Cankili I () (died 1565), also known as Segarasasekaram (Jaga Rajasekharam), is the most remembered Jaffna kingdom king in the Sri Lankan Tamil history. He was very active in resisting Portuguese colonial inroads into Sri Lanka. He also inherited his throne via palace intrigues in which number of heirs apparent died under mysterious circumstances. At the end, he was removed from power by a local uprising that led to his son Puviraja Pandaram taking nominal power from him.

Biography
His father, Singai Pararasasegaram, had two principal wives and a number of concubines. His first wife, Rajalaksmi, had two sons, Singhabahu and Pandaram. Singai Pararasasegaram second wife was Valliammal, she bore him Paranirupasingham. Cankili's mother had Cankili and a daughter named Paravai. As part of palace intrigues, Cankili was able to ascend the throne.

Rule 

According to a letter by Andre de Souza, ordered Cankili I on November 1544 the murder of his eldest son for converting to Catholicism. The son was buried on the spot he was killed, where a chapel was built that later on served as the foundation for the construction of the present St. Mary's Cathedral at Jaffna.

--------------------------------

PROBLEM 1:
Rewrite the paragraph of the Cankili I text that begins "His father, Singai Pararasasegaram" as a short bulleted list, keeping its main facts.
PROBLEM 2:
Name every child of Singai Pararasasegaram mentioned in the text on Cankili I.
PROBLEM 3:
Continue the text on Cankili I, picking up after its final sentence.

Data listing

--------------------------------

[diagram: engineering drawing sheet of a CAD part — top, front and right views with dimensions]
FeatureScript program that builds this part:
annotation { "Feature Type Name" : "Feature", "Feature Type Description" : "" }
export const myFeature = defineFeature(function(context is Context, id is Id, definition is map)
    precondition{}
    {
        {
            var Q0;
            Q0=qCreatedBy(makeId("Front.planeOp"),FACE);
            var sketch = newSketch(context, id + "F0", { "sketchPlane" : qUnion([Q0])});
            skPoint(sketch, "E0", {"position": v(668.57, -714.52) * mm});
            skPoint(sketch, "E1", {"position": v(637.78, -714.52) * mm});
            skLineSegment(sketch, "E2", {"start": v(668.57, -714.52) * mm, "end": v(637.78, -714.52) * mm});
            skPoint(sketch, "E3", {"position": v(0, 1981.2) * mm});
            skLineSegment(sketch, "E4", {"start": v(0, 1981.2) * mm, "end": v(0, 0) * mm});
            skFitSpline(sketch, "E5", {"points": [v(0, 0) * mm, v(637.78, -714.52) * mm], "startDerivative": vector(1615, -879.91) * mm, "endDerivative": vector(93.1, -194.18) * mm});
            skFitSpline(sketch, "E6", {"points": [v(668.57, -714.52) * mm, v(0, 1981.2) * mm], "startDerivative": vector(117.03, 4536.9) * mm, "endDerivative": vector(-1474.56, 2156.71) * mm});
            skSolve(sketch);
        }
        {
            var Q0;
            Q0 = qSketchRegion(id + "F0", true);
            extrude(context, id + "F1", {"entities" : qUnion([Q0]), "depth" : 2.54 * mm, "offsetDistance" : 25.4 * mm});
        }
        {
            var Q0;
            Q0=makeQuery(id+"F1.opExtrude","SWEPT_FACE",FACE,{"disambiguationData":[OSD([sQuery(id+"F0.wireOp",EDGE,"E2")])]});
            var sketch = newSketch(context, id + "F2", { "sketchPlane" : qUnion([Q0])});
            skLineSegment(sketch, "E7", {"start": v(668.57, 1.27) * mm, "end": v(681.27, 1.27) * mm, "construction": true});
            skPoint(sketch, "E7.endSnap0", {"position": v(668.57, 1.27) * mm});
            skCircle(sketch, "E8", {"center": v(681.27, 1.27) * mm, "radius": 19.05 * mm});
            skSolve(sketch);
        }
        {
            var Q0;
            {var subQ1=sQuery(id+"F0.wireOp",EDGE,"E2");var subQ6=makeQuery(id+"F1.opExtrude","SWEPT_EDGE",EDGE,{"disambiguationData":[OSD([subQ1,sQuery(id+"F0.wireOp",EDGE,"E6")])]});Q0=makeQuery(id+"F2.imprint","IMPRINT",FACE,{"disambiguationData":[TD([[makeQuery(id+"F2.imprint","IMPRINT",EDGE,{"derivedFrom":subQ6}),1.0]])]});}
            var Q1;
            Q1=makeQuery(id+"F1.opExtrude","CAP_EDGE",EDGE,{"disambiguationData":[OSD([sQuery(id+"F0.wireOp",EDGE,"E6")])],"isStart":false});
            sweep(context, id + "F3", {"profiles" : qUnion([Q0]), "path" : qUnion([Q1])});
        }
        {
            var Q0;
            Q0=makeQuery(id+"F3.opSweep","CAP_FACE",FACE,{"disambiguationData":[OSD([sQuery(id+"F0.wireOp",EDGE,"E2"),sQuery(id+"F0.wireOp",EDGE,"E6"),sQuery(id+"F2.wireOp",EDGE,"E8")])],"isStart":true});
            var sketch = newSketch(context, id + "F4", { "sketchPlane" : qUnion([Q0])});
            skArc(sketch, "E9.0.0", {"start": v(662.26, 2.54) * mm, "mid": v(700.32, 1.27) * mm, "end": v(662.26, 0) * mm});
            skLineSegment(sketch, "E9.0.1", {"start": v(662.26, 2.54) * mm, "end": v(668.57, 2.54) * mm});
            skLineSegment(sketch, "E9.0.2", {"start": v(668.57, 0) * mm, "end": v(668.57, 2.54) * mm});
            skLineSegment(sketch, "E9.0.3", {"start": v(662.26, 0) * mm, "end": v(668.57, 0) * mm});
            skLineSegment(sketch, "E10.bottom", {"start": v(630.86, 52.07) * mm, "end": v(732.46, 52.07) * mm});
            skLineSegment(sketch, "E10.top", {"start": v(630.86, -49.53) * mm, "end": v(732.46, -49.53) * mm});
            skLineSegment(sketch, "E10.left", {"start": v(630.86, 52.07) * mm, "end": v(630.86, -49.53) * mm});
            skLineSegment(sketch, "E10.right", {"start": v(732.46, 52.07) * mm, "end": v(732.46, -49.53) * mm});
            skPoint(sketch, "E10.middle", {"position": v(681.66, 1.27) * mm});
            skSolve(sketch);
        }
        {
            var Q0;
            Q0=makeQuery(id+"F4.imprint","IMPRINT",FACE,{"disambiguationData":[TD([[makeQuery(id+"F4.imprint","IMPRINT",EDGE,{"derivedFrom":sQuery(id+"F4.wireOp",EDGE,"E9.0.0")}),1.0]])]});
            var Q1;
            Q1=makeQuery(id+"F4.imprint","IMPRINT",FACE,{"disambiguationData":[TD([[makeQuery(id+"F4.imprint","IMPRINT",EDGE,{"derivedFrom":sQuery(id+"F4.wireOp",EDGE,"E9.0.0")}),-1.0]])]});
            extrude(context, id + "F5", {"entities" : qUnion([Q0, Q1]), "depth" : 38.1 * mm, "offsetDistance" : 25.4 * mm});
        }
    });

--------------------------------

EXERCISE RESPONSE 1:
- Cankili's father, Singai Pararasasegaram, had two principal wives and several concubines.
- First wife Rajalaksmi bore two sons, Singhabahu and Pandaram.
- Second wife Valliammal bore Paranirupasingham.
- Cankili's mother bore Cankili and a daughter, Paravai.
- Cankili gained the throne through palace intrigues.

EXERCISE RESPONSE 2:
Singhabahu, Pandaram, Paranirupasingham, Cankili, and Paravai

EXERCISE RESPONSE 3:
Cankili I resisted all contacts with the Portuguese, maintained relationships with Kunjali Marakkar got assistance from and even massacred 600 – 700 Parava Catholics in the island of Mannar who were brought from India to Mannar by the Portuguese to take over the lucrative pearl fisheries from the Jaffna kings. He was removed from power due to a local uprising that led his son Puviraja Pandaram take nominal power. He wielded real power behind the throne until his death in 1565.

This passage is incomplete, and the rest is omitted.